Content starts

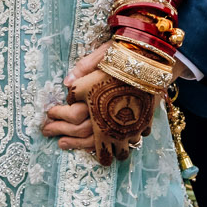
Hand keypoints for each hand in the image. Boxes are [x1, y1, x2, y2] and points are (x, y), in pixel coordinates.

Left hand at [43, 45, 161, 165]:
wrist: (159, 61)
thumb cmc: (127, 58)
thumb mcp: (100, 59)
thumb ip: (82, 70)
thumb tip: (66, 82)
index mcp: (97, 106)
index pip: (71, 119)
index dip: (57, 119)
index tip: (47, 116)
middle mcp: (112, 122)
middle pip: (84, 137)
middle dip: (64, 136)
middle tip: (51, 135)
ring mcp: (128, 128)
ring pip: (107, 147)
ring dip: (84, 147)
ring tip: (70, 145)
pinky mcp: (142, 126)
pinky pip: (127, 143)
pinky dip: (113, 146)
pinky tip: (106, 144)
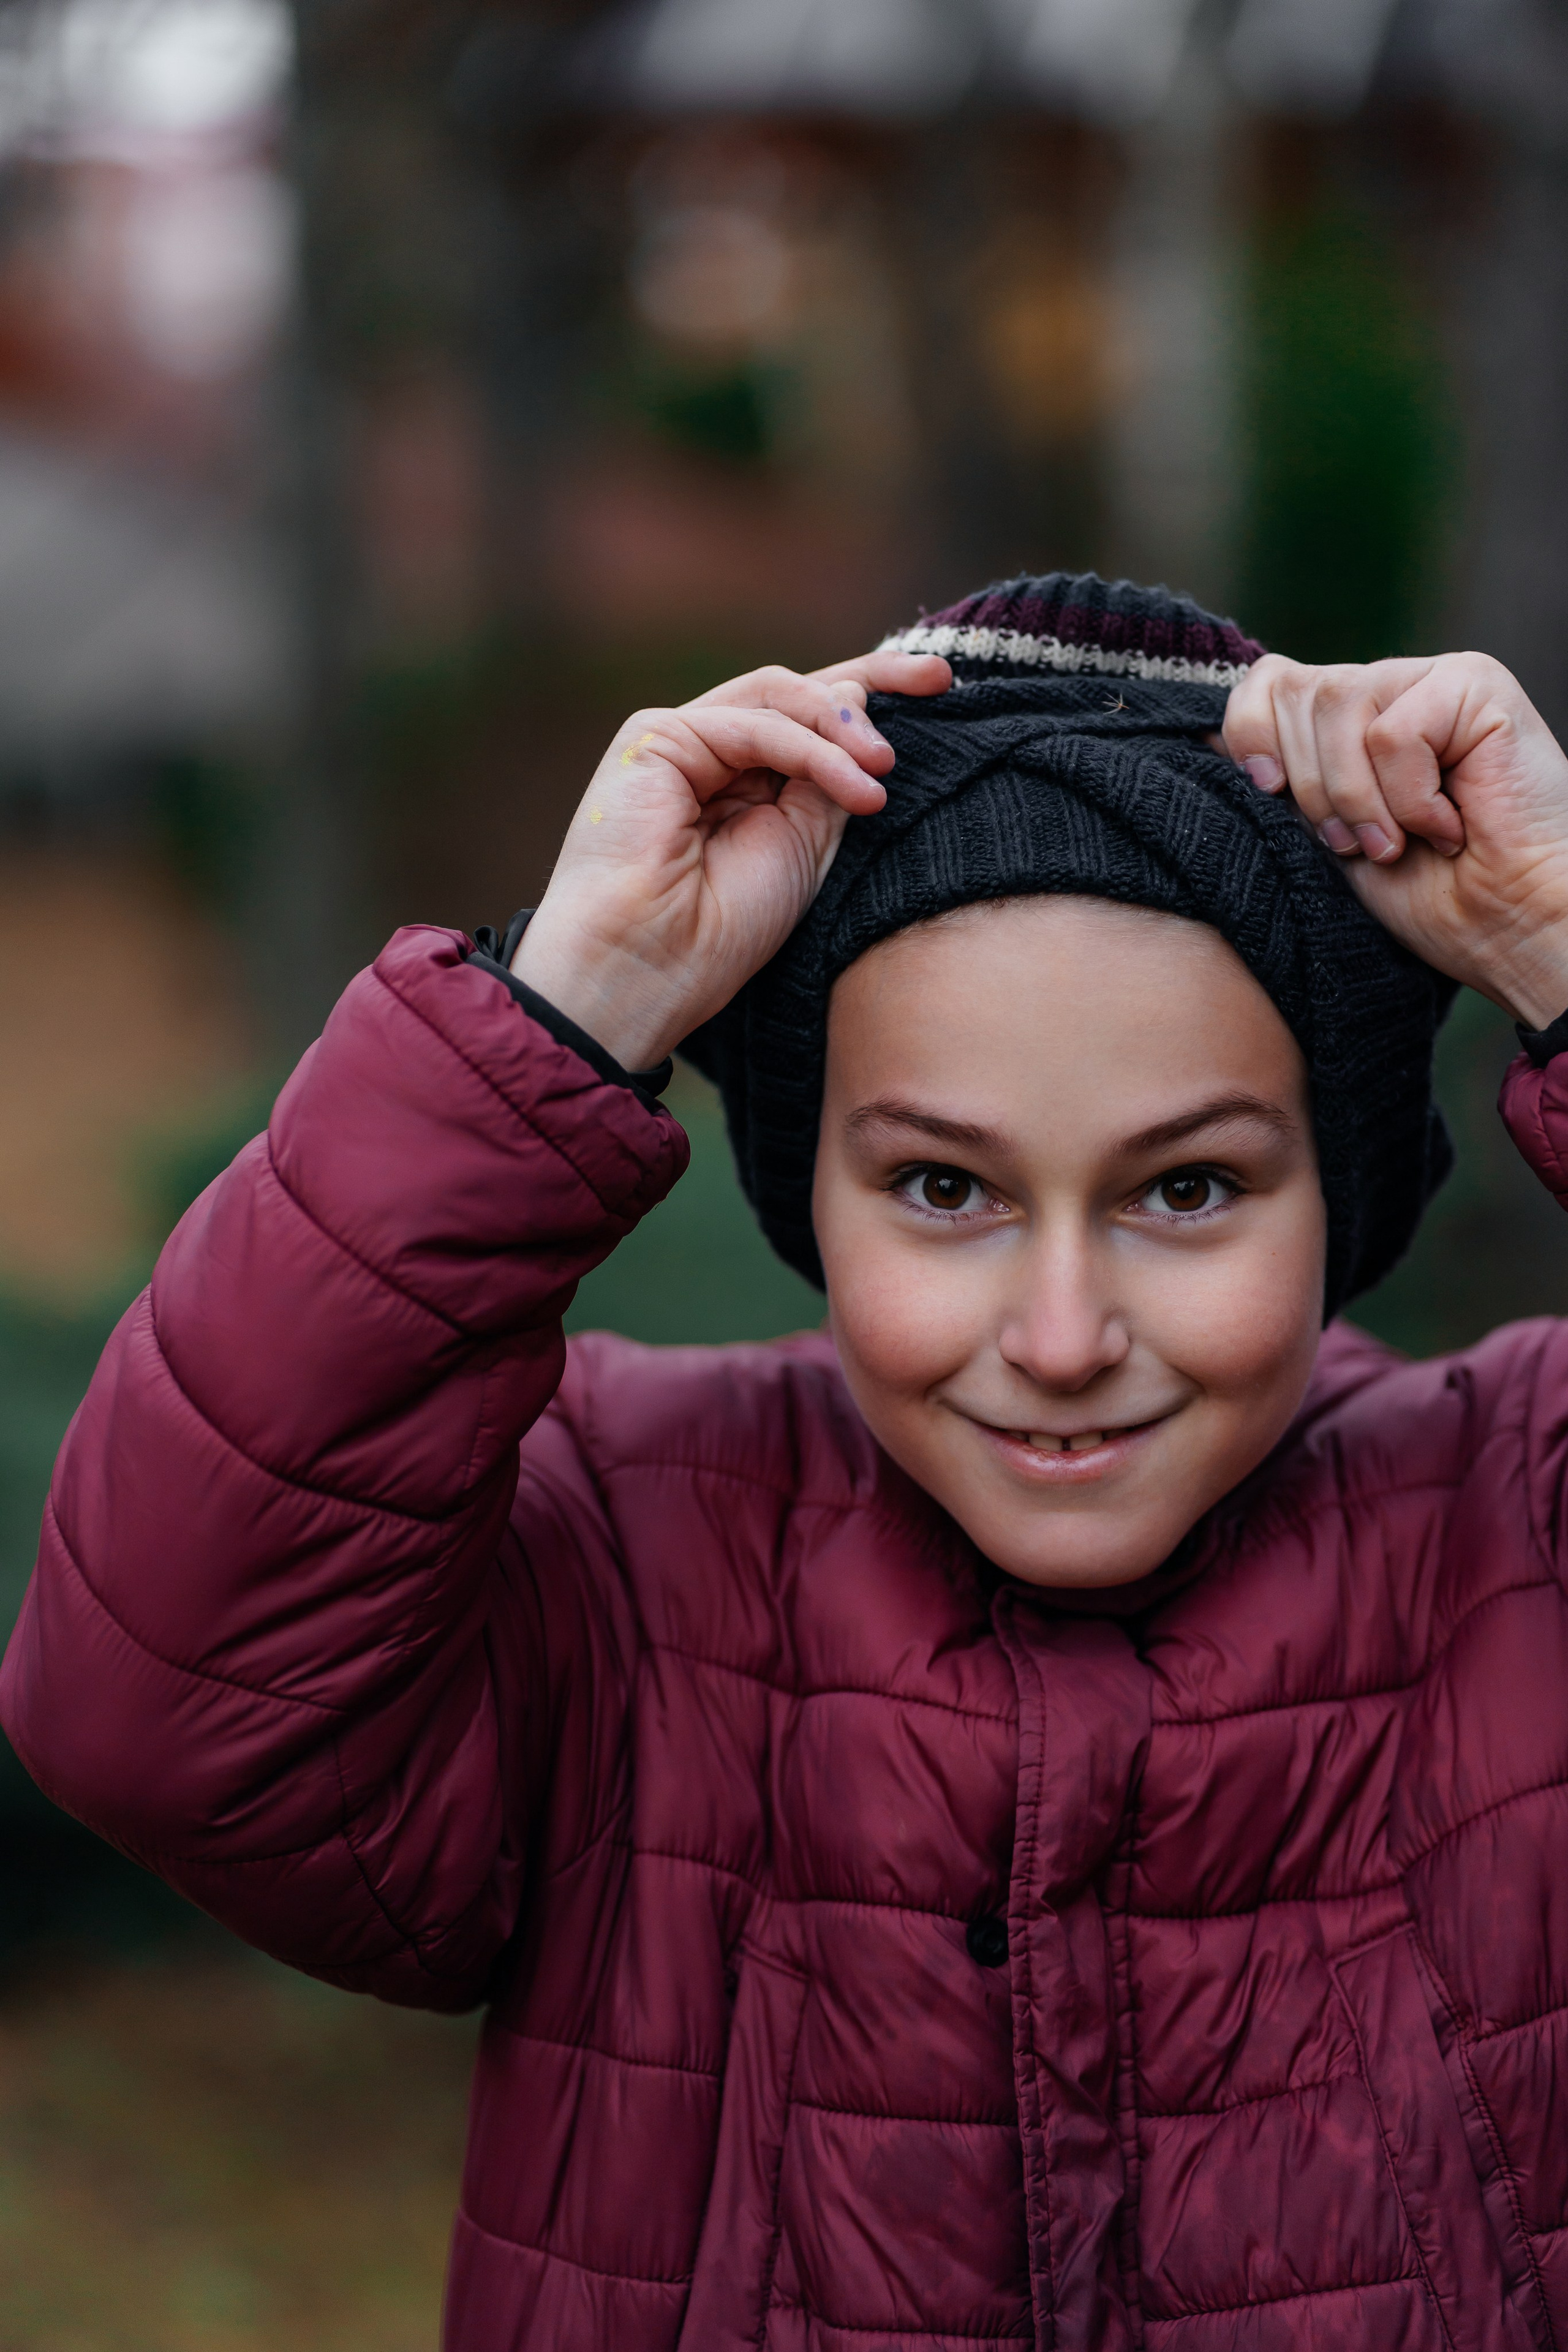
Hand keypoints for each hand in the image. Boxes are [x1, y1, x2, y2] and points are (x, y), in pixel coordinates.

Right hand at [510, 650, 950, 1070]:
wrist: (644, 971)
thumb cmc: (717, 933)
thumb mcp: (803, 851)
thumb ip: (828, 782)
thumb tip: (859, 706)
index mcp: (739, 782)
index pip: (808, 722)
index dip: (870, 697)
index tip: (940, 690)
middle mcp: (707, 752)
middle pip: (795, 689)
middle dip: (871, 680)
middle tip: (938, 679)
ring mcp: (679, 739)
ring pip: (778, 697)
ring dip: (842, 726)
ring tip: (882, 771)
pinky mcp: (655, 737)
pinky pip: (755, 726)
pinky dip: (812, 750)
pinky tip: (857, 786)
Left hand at [1223, 652, 1567, 1028]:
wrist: (1508, 930)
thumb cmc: (1424, 898)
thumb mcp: (1319, 839)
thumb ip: (1274, 780)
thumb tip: (1196, 730)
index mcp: (1346, 718)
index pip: (1264, 683)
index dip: (1250, 739)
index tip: (1270, 799)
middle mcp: (1388, 685)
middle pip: (1293, 691)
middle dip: (1311, 788)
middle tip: (1360, 845)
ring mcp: (1433, 678)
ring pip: (1338, 704)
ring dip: (1357, 799)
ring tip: (1399, 843)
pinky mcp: (1476, 685)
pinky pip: (1394, 731)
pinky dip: (1410, 798)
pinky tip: (1450, 825)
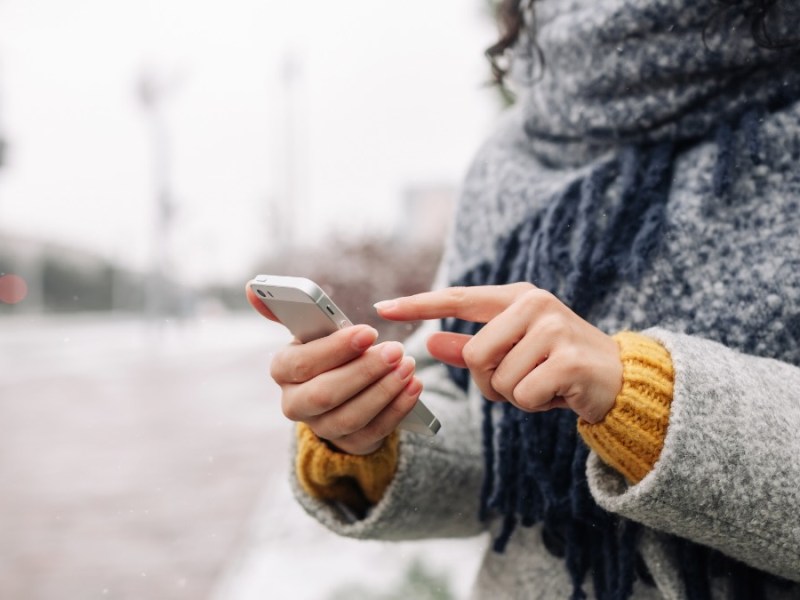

Content ends

> [Your goal]
Only the lines from the first line of the data above through the line with "ring dip: (1357, 799)" should appear in the answer, retyped exactly, with every picture left out.

> [Answer section]
Hand keypoints for each hand in the image. Boxes are [x1, y1, x2, y2] and points are (x, y), in pixel coordinates.

Left hand at [43, 45, 161, 165]:
wrist: (159, 61)
thumb cmc: (127, 58)
thumb mcp: (100, 59)
thumb ip: (82, 70)
thumb tip: (66, 82)
index mcp: (97, 106)
index pip: (71, 119)
index dip: (57, 119)
index tip: (47, 116)
middle mcp: (112, 122)
middle pip: (84, 137)
middle dip: (64, 136)
middle tip: (51, 135)
ring mcp: (128, 128)
ring pip: (107, 147)
ring dip: (84, 147)
ring tip: (70, 145)
pinky mcp: (142, 126)
pinky pip: (127, 143)
pinky dip: (113, 146)
pinky tip: (106, 144)
Hand keypoints for each hand in the image. Boxes are [x1, y1, x2, y2] and points are (x, y), in pixel coordinates.

Right hand at [510, 650, 950, 1070]:
wrist: (644, 971)
thumb cmc: (717, 933)
thumb mcp: (803, 851)
thumb ip: (828, 782)
thumb tip: (859, 706)
index mcp: (739, 782)
index pip: (808, 722)
index dip: (870, 697)
index tip: (940, 690)
middle mcp: (707, 752)
middle pip: (795, 689)
middle dip: (871, 680)
middle tip: (938, 679)
ring mcp: (679, 739)
ring pip: (778, 697)
ring dip: (842, 726)
ring tip: (882, 771)
pinky mcp: (655, 737)
pinky pip: (755, 726)
pinky dip: (812, 750)
pinky tip: (857, 786)
Left hand at [1223, 652, 1567, 1028]:
wrist: (1508, 930)
thumb cmc: (1424, 898)
thumb mcp: (1319, 839)
thumb ip: (1274, 780)
thumb tip: (1196, 730)
index mcp: (1346, 718)
index pip: (1264, 683)
index dip: (1250, 739)
index tip: (1270, 799)
middle mcp: (1388, 685)
middle pip: (1293, 691)
middle dip: (1311, 788)
middle tip: (1360, 845)
ring mcp: (1433, 678)
ring pip: (1338, 704)
ring dip: (1357, 799)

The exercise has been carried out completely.